REPUBLIKA.CO.ID, JAKARTA -- Pengamat politik dari Universitas Parahyangan Bandung, Asep Warlan Yusuf, meminta kepada masyarakat jangan terlalu polos dan lugu terhadap manuver PDI Perjuangan pada Pemilihan Kepala Daerah (Pilkada) Jawa Barat 2018.
Sebelumnya, PDI Perjuangan telah menutup kemungkinan untuk mengusung Ridwan Kamil sebagai calon gubernur Jawa Barat. Mereka lebih memilih untuk berkoalisi dengan Partai Golkar mengusung Dedi Mulyadi yang bakal didampingi oleh kadernya.

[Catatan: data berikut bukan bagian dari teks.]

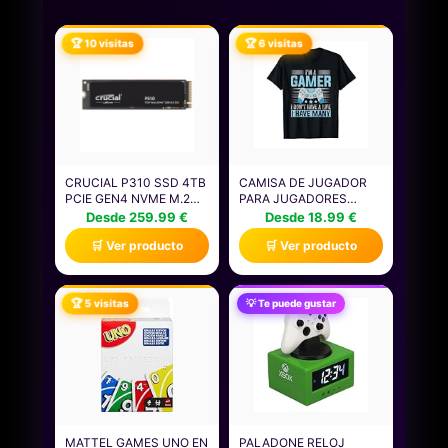
🏆 10 visitas
🏆 6 visitas
CRUCIAL P310 SSD 4TB
CAMISA DE JUGADOR
PCIE GEN4 NVME M.2
PARA JUGADORES
2280, DISCO INTERNO,
NIÑOS HOMBRES
Desde 259.99 €
Desde 18.99 €
HASTA 7.100 MB/S,
VIDEOJUEGOS JUEGOS
🛒 Ver producto
🛒 Ver producto
COMPATIBLE CON
CAMISETA
ORDENADOR PORTÁTIL
Y DE SOBREMESA &
CONSOLAS DE JUEGOS
🏆 5 visitas
💡 Te puede gustar
PORTÁTILES -
CT4000P310SSD801
MATTEL GAMES UNO EN
PALADONE RELOJ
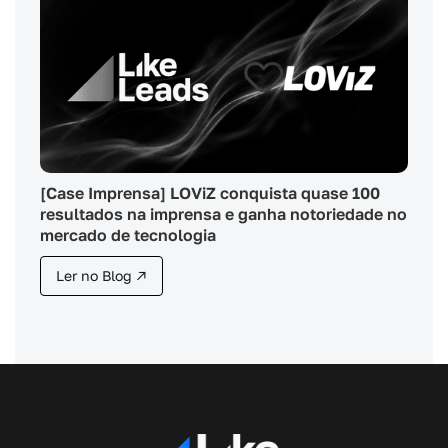
[Case Imprensa] LOViZ conquista quase 100
resultados na imprensa e ganha notoriedade no
mercado de tecnologia
Ler no Blog ↗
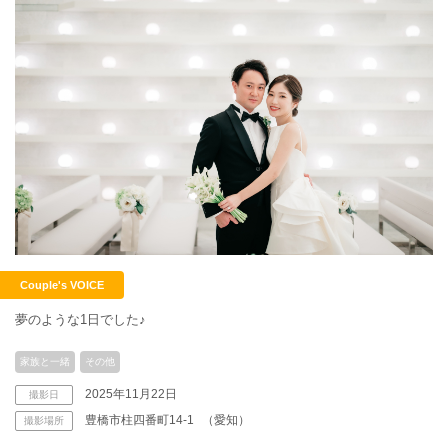
こだわりポイント
チャペルでの撮影
フォト＋会食
Couple's VOICE
夢のような1日でした♪
挙式フォト
スタジオでの撮影
家族と一緒
その他
衣装追加無料
豊富なカラードレス
撮影前の打ち合わせ
2025年11月22日
撮影日
家族・友人と撮影
マタニティ用ドレス
豊富な色打掛・着物
豊橋市柱四番町14-1
（愛知）
撮影場所
ペットと撮影
歴史的建造物での撮影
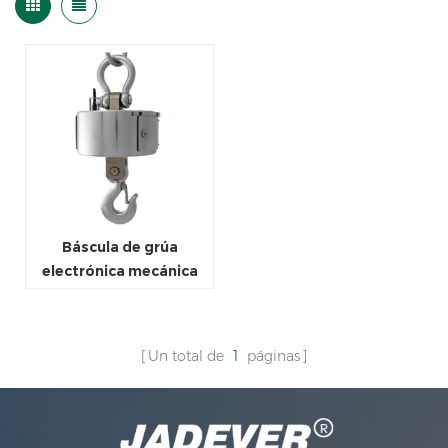
Báscula de grúa
electrónica mecánica
aprobada por CE de 5
toneladas
Un total de
1
páginas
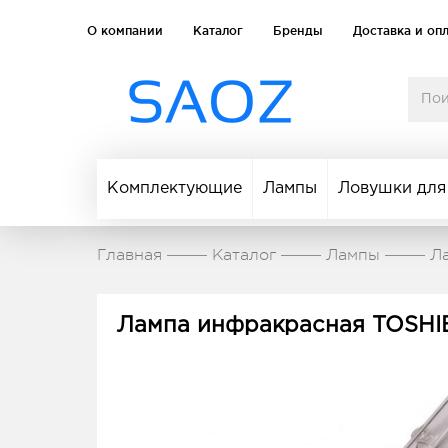
О компании
Каталог
Бренды
Доставка и оп
Комплектующие
Лампы
Ловушки для
Главная
Каталог
Лампы
Л
Лампа инфракрасная TOSHI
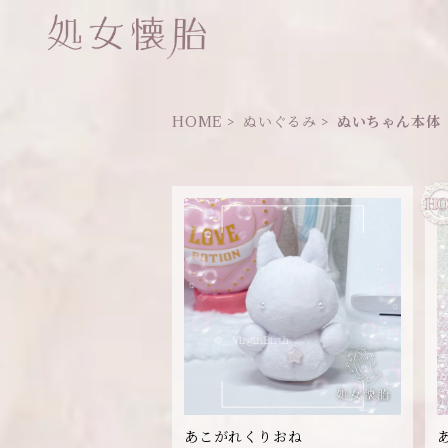
HOME
ぬいぐるみ
ぬいちゃん本体
あこがれくりおね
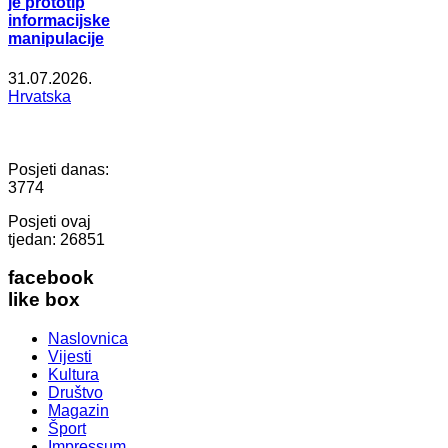
je prototip
informacijske
manipulacije
31.07.2026.
Hrvatska
Posjeti danas:
3774
Posjeti ovaj
tjedan:
26851
facebook
like box
Naslovnica
Vijesti
Kultura
Društvo
Magazin
Šport
Impressum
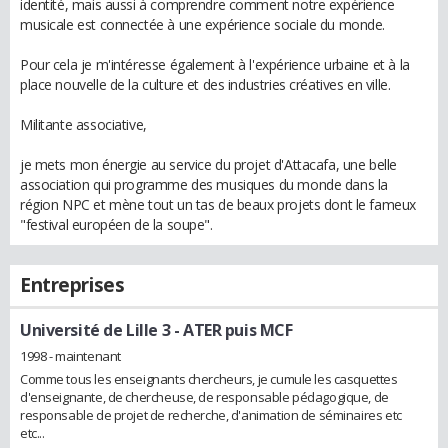
identité, mais aussi à comprendre comment notre expérience
musicale est connectée à une expérience sociale du monde.
Pour cela je m'intéresse également à l'expérience urbaine et à la
place nouvelle de la culture et des industries créatives en ville.
Militante associative,
je mets mon énergie au service du projet d'Attacafa, une belle
association qui programme des musiques du monde dans la
région NPC et mène tout un tas de beaux projets dont le fameux
"festival européen de la soupe".
Entreprises
Université de Lille 3
- ATER puis MCF
1998 - maintenant
Comme tous les enseignants chercheurs, je cumule les casquettes
d'enseignante, de chercheuse, de responsable pédagogique, de
responsable de projet de recherche, d'animation de séminaires etc
etc...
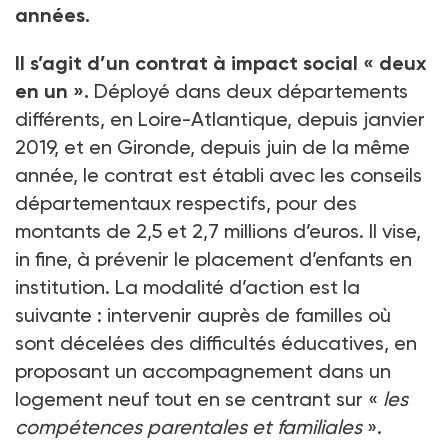
années.
Il s’agit d’un contrat à impact social « deux
en un ».
Déployé dans deux départements
différents, en Loire-Atlantique, depuis janvier
2019, et en Gironde, depuis juin de la même
année, le contrat est établi avec les conseils
départementaux respectifs, pour des
montants de 2,5 et 2,7 millions d’euros. Il vise,
in fine, à prévenir le placement d’enfants en
institution. La modalité d’action est la
suivante : intervenir auprès de familles où
sont décelées des difficultés éducatives, en
proposant un accompagnement dans un
logement neuf tout en se centrant sur «
les
compétences parentales et familiales
».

"Saya kira itu bukan keputusan final bahwa Ridwan Kamil tidak akan diambil. Dalam bahasa politik namanya testing the water atau menguji reaksi publik. Kalau responsnya bagus, diteruskan tanpa Ridwan Kamil, tapi kalau tanpa dia jelek, ya mereka ambil dia dan dipasangkan dengan Dedi Mulyadi," jelas Asep saat dihubungi melalui sambungan telepon, Selasa (8/8)
Oleh karena itu, kata Asep terlalu dini memandang pernyataan PDI Perjuangan terkait Ridwan Kamil sebagai keputusan final. Apalagi, sebelumnya Partai Nasdem mengusung Ridwan Kamil pendukungnya adalah PDI Perjuangan. Di samping itu, kata ia, yang mengatakan tidak akan mengambil Ridwan Kamil adalah seorang sekjen bukan ketua umum.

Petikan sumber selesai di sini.